The Prairie falcon has the sandy tan and brown colorings of the landscape from which it comes. It is very similar to the Peregrine in size, although tends to be smaller, shape, and the mask markings, or mustache, however it is in brown tones while the Peregrine has the distinct blue-gray. One distinguishing mark here is the dark triangular patch underneath each wing.
Typical quarry caught with the Prairie are small and medium sized birds such as waterfowl, grouse, pheasants, ducks, huns, quail, and small mammals. A tiercel Prairie Falcon is excellent on doves. This bird is highly adaptable in its hunting style and a very opportunistic hunter eating mammals and birds about equally. In the wild it tends to hunt blackbirds, horned larks, doves, quail, pigeon, and will also take gophers, ground squirrels, rats, and insects, particularly grasshoppers. Her hunting style tends to be a long straight line descent at a low angle.

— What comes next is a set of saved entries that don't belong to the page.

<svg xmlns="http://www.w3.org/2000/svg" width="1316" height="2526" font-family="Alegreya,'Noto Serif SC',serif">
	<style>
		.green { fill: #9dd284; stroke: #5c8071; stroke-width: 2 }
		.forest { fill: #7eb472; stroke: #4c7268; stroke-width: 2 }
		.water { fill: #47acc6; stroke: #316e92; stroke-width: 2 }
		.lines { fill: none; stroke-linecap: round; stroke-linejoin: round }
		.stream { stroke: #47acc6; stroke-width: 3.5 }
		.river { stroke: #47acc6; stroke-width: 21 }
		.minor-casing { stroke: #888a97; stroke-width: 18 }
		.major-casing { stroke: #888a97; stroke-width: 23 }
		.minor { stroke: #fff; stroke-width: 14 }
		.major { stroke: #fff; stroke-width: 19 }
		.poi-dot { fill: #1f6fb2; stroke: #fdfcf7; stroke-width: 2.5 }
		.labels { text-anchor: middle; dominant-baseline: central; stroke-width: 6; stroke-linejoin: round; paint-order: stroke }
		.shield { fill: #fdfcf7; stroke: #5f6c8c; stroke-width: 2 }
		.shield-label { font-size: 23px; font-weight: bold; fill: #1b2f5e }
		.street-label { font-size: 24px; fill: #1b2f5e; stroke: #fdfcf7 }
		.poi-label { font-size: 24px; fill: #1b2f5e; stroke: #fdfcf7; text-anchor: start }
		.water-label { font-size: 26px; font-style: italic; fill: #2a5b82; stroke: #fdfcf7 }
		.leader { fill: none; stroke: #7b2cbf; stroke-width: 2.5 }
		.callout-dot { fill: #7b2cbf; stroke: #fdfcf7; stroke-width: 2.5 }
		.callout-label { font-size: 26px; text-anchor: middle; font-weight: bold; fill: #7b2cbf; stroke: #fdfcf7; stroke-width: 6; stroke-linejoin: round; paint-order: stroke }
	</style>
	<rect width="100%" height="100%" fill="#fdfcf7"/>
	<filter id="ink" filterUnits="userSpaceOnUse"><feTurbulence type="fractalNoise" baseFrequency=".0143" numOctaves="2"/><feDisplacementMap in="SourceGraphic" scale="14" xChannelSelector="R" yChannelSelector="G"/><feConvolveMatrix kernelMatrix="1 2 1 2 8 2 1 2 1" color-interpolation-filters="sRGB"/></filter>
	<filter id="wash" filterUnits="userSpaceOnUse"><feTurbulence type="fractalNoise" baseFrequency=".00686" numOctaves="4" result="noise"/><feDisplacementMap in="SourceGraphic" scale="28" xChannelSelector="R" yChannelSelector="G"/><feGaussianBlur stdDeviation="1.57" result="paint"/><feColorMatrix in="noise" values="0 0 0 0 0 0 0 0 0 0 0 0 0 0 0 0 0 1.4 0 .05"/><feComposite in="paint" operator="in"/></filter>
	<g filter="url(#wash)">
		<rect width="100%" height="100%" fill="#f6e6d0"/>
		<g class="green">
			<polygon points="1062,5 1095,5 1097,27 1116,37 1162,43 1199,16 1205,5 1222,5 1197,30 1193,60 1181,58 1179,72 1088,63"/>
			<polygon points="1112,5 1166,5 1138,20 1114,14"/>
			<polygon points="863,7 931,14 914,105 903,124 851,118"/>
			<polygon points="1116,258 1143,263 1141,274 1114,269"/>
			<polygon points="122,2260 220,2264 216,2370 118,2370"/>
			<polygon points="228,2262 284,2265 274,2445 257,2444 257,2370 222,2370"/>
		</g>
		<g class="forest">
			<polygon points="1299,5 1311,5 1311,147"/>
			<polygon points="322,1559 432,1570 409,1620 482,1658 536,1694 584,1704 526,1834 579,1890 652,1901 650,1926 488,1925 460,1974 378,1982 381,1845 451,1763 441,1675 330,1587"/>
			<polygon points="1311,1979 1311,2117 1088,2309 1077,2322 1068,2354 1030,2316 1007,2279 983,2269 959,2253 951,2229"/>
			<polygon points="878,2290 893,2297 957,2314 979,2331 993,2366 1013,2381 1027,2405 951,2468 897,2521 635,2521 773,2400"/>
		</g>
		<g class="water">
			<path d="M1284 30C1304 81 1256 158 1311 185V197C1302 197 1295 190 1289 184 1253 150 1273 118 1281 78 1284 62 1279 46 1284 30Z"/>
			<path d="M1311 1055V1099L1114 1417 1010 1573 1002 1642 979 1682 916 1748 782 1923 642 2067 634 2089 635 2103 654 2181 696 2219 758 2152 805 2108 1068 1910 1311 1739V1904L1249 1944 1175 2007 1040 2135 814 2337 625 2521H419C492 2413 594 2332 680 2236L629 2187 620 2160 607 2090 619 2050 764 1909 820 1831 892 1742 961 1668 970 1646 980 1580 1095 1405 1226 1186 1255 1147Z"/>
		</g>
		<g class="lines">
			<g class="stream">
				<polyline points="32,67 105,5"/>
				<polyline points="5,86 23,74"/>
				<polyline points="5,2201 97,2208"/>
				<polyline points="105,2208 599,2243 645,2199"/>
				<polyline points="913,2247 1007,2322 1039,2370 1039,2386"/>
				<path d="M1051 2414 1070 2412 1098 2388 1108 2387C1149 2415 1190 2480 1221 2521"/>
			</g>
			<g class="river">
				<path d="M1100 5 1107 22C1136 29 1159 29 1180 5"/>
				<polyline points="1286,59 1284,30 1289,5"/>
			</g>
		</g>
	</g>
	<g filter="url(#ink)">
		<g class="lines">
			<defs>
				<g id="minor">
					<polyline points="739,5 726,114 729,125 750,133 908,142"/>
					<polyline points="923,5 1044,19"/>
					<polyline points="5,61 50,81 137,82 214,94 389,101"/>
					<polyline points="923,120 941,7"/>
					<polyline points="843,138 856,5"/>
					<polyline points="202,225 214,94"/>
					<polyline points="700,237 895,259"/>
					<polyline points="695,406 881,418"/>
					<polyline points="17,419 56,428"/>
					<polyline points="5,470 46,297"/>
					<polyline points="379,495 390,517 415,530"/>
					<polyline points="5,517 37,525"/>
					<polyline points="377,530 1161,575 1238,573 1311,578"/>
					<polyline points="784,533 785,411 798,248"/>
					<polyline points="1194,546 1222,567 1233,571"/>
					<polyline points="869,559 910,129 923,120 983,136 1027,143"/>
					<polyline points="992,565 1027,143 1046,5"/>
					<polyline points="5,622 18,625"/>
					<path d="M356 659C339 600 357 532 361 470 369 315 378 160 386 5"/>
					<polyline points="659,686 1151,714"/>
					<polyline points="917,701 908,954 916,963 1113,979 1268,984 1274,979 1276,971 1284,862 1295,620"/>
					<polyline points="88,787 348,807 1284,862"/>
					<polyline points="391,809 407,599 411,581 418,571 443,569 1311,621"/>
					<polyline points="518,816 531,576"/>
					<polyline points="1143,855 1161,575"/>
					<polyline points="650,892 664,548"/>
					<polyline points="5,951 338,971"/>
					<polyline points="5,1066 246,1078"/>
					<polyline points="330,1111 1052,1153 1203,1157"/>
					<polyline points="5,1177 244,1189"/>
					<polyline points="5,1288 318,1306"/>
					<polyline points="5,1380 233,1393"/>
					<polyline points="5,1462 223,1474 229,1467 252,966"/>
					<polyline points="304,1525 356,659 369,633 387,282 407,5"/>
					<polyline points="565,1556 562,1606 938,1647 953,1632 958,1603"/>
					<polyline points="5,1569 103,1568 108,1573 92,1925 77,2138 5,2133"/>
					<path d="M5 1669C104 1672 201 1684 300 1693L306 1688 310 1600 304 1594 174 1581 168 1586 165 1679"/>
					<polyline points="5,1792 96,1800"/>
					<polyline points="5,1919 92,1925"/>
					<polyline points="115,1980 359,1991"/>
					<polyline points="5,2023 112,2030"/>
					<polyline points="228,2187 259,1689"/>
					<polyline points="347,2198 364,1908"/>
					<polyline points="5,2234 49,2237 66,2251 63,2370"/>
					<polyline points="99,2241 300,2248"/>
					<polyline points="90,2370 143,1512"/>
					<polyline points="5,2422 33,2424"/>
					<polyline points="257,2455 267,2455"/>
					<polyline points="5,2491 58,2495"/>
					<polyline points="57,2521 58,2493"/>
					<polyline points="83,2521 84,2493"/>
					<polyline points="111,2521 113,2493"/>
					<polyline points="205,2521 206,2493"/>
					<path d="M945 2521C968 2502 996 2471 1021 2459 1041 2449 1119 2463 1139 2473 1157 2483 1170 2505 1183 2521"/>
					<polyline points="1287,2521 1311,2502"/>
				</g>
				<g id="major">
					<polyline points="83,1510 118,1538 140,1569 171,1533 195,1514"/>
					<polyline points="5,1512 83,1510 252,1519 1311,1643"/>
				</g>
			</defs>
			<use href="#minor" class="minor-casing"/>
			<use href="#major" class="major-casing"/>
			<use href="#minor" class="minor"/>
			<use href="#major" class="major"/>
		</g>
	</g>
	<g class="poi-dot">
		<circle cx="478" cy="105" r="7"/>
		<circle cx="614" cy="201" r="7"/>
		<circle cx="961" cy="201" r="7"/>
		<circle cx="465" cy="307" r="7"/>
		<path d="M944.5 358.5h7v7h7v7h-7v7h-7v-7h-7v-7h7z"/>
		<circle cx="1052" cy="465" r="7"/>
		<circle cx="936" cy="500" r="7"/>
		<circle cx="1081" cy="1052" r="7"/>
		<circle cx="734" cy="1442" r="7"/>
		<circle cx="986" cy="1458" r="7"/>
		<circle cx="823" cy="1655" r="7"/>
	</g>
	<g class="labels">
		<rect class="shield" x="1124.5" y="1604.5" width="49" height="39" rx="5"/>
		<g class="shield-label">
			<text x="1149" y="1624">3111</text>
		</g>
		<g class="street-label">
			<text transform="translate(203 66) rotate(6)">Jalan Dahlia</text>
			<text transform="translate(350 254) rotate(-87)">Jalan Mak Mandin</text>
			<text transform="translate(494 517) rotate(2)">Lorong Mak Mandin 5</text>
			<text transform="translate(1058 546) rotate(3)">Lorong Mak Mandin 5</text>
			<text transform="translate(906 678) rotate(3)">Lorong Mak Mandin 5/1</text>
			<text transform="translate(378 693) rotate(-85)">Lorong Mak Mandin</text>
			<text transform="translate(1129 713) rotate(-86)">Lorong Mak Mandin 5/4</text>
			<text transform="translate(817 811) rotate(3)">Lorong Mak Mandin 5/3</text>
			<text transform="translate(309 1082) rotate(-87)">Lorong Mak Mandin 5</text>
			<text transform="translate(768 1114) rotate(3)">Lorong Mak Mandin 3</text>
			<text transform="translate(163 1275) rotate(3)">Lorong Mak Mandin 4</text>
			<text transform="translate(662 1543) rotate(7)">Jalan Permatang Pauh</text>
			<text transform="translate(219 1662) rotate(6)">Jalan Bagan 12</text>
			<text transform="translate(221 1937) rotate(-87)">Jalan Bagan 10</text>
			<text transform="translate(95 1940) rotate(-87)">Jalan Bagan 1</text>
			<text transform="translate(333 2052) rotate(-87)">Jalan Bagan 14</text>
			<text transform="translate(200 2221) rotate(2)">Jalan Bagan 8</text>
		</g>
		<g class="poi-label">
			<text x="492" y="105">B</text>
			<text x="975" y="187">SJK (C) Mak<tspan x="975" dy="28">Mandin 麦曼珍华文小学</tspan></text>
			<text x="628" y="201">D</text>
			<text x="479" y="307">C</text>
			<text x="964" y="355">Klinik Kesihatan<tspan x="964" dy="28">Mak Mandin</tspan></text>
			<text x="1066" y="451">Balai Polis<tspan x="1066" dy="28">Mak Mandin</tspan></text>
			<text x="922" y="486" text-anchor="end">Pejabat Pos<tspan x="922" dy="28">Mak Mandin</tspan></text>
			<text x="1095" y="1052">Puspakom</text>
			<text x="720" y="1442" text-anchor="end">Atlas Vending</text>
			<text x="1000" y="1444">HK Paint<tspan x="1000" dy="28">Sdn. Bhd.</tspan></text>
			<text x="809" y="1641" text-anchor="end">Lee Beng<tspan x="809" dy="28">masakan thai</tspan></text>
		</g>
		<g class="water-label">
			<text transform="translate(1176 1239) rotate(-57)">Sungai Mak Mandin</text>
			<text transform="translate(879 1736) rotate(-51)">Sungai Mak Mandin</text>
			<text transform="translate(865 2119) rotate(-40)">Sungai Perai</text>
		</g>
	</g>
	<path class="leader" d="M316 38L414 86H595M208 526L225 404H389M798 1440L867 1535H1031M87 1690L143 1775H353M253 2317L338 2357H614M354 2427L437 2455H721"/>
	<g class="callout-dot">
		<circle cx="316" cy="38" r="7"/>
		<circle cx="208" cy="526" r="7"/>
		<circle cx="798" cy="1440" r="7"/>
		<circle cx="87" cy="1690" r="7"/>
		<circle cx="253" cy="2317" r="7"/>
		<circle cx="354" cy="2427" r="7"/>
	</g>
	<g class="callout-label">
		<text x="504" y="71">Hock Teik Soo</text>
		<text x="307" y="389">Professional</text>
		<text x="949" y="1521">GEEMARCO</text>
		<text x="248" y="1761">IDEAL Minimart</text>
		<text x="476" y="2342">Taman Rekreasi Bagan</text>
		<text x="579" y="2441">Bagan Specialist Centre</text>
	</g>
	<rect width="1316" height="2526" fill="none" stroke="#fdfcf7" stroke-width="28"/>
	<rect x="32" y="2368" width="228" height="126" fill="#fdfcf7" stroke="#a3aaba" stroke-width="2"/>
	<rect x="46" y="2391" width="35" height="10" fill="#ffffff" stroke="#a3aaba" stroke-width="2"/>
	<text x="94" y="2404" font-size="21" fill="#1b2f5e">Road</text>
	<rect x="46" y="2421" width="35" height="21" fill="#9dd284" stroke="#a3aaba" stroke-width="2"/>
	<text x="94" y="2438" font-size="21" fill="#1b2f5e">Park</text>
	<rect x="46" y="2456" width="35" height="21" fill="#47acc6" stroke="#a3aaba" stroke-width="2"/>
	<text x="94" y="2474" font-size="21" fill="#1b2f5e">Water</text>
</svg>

The Prairie Falcon is a very versatile hunter applying whichever hunting method will succeed. They prefer nesting on cliff ledges facing south or south-east overlooking arid or semi-arid country. A cliff marked with blow flies and whitewash is a sure sign that it is a Prairie eyrie.
This bird is nicknamed the American Lanner Falcon.
The Prairie Falcon tends not to migrate.